Cette évolution soulève une question légitime : comment expliquer une telle croissance alors que l'Ouganda a longtemps été considéré comme un producteur relativement modeste d'or ?

Plusieurs analyses économiques ainsi que des déclarations officielles reconnaissent que ce pays s'est progressivement imposé comme une plateforme régionale de raffinage, de transformation et de réexportation de l'or provenant de différents pays voisins, notamment de l'Est de la RDC.

De même, les corridors passant par le Burundi mériteraient une attention particulière. Malgré la taille relativement modeste de son économie, ce pays occupe une position géographique stratégique dans les échanges régionaux et constitue un point de transit potentiel pour certaines filières minières.

La Tanzanie joue également un rôle majeur à travers le port de Dar es-Salaam, qui constitue l'un des principaux débouchés maritimes des pays des Grands Lacs.

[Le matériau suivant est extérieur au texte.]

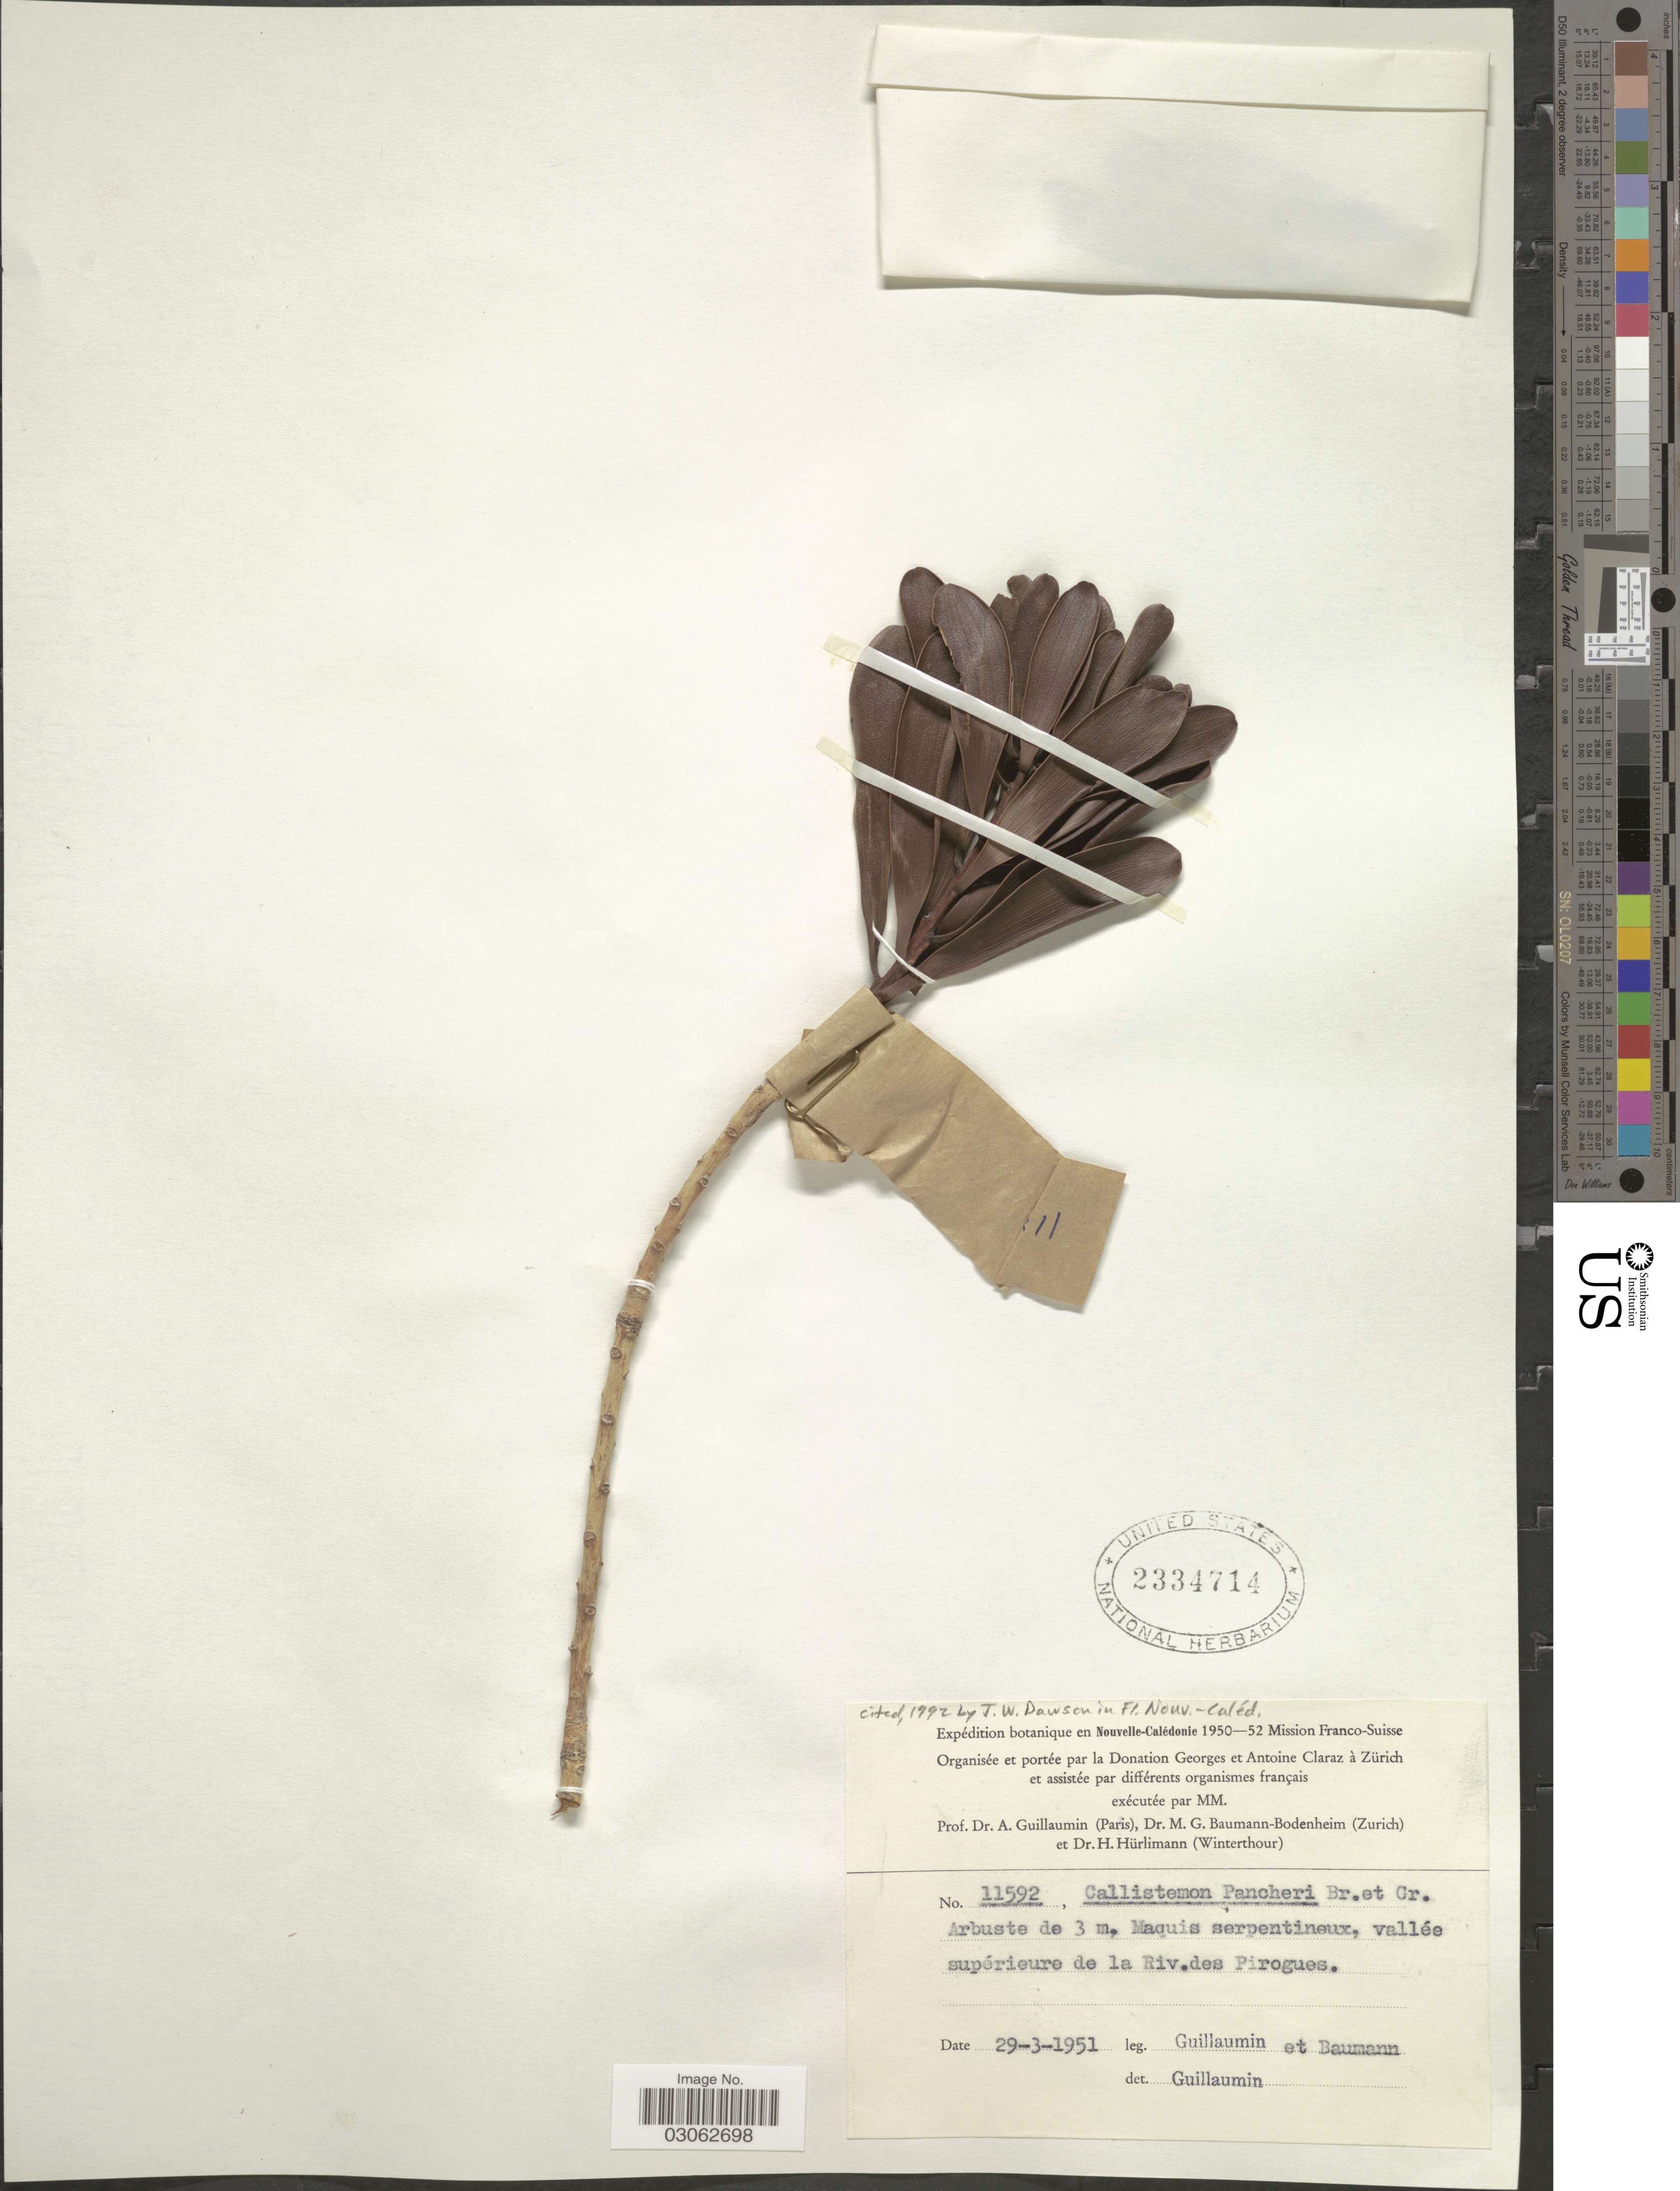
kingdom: Plantae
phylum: Tracheophyta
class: Magnoliopsida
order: Myrtales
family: Myrtaceae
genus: Callistemon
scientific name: Callistemon pancheri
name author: Brongn. & Gris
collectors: A. Guillaumin & M. G. Baumann-Bodenheim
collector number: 11592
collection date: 1951-03-29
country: New Caledonia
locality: Vallée supérieure de la Riv. des Pirogues.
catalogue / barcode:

Une partie importante des minerais exportés depuis la région emprunte les réseaux routiers et ferroviaires reliant l'intérieur du continent à cette infrastructure portuaire.

Le corridor kényan, via le port de Mombasa représente lui aussi une voie logistique importante pour les flux commerciaux régionaux.

Dès lors, une analyse sérieuse des circuits régionaux de contrebande ne devrait pas se limiter au corridor rwandais. Elle devrait examiner l'ensemble des routes commerciales, des centres de raffinage, des mécanismes de traçabilité et des plateformes logistiques qui permettent aux minerais d'accéder aux marchés internationaux


5. La responsabilité des acteurs internationaux en aval


La question de la responsabilité des acteurs internationaux mérite d'être également abordée avec davantage d'équilibre.

Les réseaux de contrebande n'existent pas uniquement parce que des minerais franchissent clandestinement des frontières. Ils prospèrent également parce qu'il existe, en aval, des acheteurs, des négociants, des raffineries, des investisseurs, des institutions financières et des industries prêtes à intégrer ces minerais dans les chaînes d'approvisionnement mondiales.

Les mécanismes de certification, les exigences de diligence raisonnable, les procédures de contrôle des importations et les politiques d'approvisionnement responsable des grandes entreprises internationales constituent des éléments tout aussi importants que la surveillance des frontières régionales.

Une analyse exhaustive devrait donc examiner l'ensemble des bénéficiaires économiques de ces filières, qu'ils soient asiatiques, européens, nord-américains, moyen-orientaux ou régionaux.


Ouvrir la porte qui était fermée


Le rapport de Global Witness constitue une contribution importante au débat sur le commerce illicite des minerais dans la région des Grands Lacs. Il met en évidence plusieurs mécanismes préoccupants et soulève des questions légitimes concernant la traçabilité des chaînes d'approvisionnement. Elle a focalisé son attention sur le coltan de la mine de Rubaya et les corridors du Rwanda.

Cependant, cette analyse demeure incomplète au regard des enjeux géopolitiques, diplomatiques, économiques et stratégiques qui structurent aujourd'hui le marché mondial des minerais critiques.

Une approche plus équilibrée devrait intégrer l'ensemble des accords internationaux en vigueur, les intérêts des différentes puissances économiques impliquées, le rôle des multiples pays de transit, les infrastructures logistiques régionales ainsi que les effets des nouveaux partenariats stratégiques sur la circulation des minerais dans la région.

La question fondamentale n'est pas seulement de savoir par où transitent les minerais de contrebande ni qui les transforme en premier lieu. Elle consiste également à identifier l'ensemble des acteurs qui, tout au long de la chaîne de valeur mondiale, tirent profit de ces ressources stratégiques.

La lutte contre le commerce illicite des minerais congolais exige donc une approche globale, rigoureuse et impartiale, fondée sur l'ensemble des faits disponibles. À défaut, le risque demeure de produire des analyses partielles qui, volontairement ou non, concentrent l'attention sur certains acteurs tout en laissant dans l'ombre d'autres mécanismes essentiels à la compréhension du phénomène.